• TEXTO:
___
Este tipo de questões é recorrente. “Isto está repartido por vários documentos e em sítios diferentes do mesmo documento e, portanto, há aqui uma complexidade muito grande”, considera Francisco Ferreira.

“O que acontece é que estamos a quatro dias do fim da conferência e, quando não há consenso entre os peritos e os negociadores, a discussão passa para os chefes de delegação. Quando são temas ainda mais críticos, passa para os ministros”, que de 15 a 17 de Dezembro estarão na COP15, explica Francisco Ferreira. “Mas a quantidade de coisas que neste momento está para ser discutida ao nível dos ministros é enorme. No fundo, os ministros vão ter de discutir o texto do acordo todo”, observa.

Com as negociações tão atrasadas, será certo que a conferência chegará ao fim na segunda-feira, 19 de Dezembro, como previsto? Ou terá de se prolongar por tempo extra, como costuma acontecer nas cimeiras das alterações climáticas (e como aconteceu em Novembro na COP27, em Sharm el Sheikh)? “Eu duvido… O problema das cedências é que se baixa sempre a ambição. Vamos ver, pode haver partes que poderão ser passadas para o futuro, por exemplo, no financiamento”, adianta Francisco Ferreira.

Acordos e desacordos

O desacordo sobre a possibilidade de criar um novo fundo para financiar acções dedicadas à conservação da biodiversidade – financiado pelos países mais ricos, para salvar a diversidade biológica, que é mais rica nos países do Sul Global – levou a que um grupo de Estados, com o Brasil à frente, ensaiassem uma saída das negociações na madrugada de quarta-feira. Após longas reuniões, as posições foram conciliadas, para que as negociações fossem retomadas, anunciou o porta-voz da Convenção sobre a Diversidade Biológica, David Ainsworth.

“Há várias ideias em cima da mesa. Uns dizem que deve ser através de uma percentagem do produto interno bruto (PIB) global, outros que defendem valores absolutos. Há quem diga que deve ser através do financiamento oficial ao desenvolvimento, mas outros defendem que deve ser mobilizado capital privado e público”, exemplifica Francisco Ferreira. Fala-se no fundo de pelo menos 100 mil milhões de dólares anuais para financiar acções de conservação da biodiversidade.

Esperar-se-ia que a União Europeia, que já é o maior doador para iniciativas de biodiversidade, arcasse com a maior parte do financiamento – os Estados Unidos não assinaram a Convenção das Nações Unidas para a Diversidade Biológica e não teriam qualquer obrigação de financiamento. Perante isto, a UE sublinhou que seria importante encontrar outras fontes de financiamento, como empresas privadas, bancos multilaterais, filantropos, salienta a Reuters.

“É completamente irrealista esperar conseguir 100 mil milhões de dólares anuais [cerca de 94 mil milhões de euros] apenas a partir de fundos para o desenvolvimento”, salientou à agência noticiosa o comissário europeu para o Ambiente, Virginius Sinkevicius. “Os países não devem prometer mais do que aquilo que são capazes de cumprir”, afirmou.
___
• MATERIAL DE ORIGEM:

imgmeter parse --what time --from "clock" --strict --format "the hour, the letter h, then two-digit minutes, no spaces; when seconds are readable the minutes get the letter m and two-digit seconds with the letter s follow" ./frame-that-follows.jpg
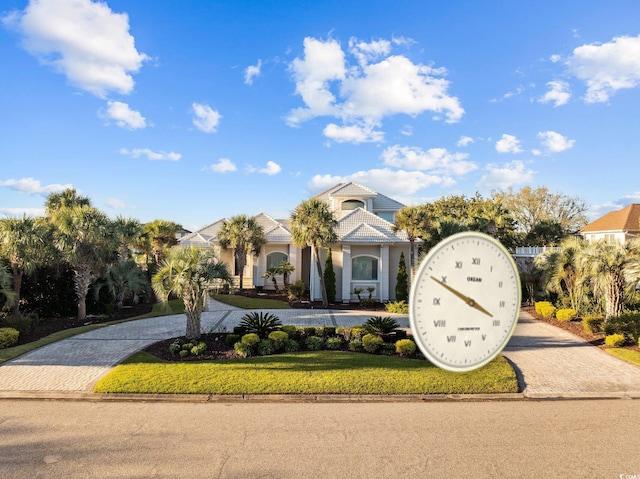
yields 3h49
___
• PEDIDO APRESENTADO A: Explica, numa a três frases, porque é que, segundo o texto sobre a COP15, se esperaria que a União Europeia arcasse com a maior parte do financiamento.
• PEDIDO APRESENTADO B: Substitui "complexidade" por "dificuldade" no trecho do texto sobre a COP15 que vai desde "Este tipo de" até "considera Francisco Ferreira." e apresenta esse trecho de novo.
Este material provém de outra fonte.

• RESPOSTA COMPLETA A: A União Europeia já é o maior doador para iniciativas de biodiversidade. Além disso, os Estados Unidos não assinaram a Convenção das Nações Unidas para a Diversidade Biológica, pelo que não teriam qualquer obrigação de financiamento.

• RESPOSTA COMPLETA B:
Este tipo de questões é recorrente. “Isto está repartido por vários documentos e em sítios diferentes do mesmo documento e, portanto, há aqui uma dificuldade muito grande”, considera Francisco Ferreira.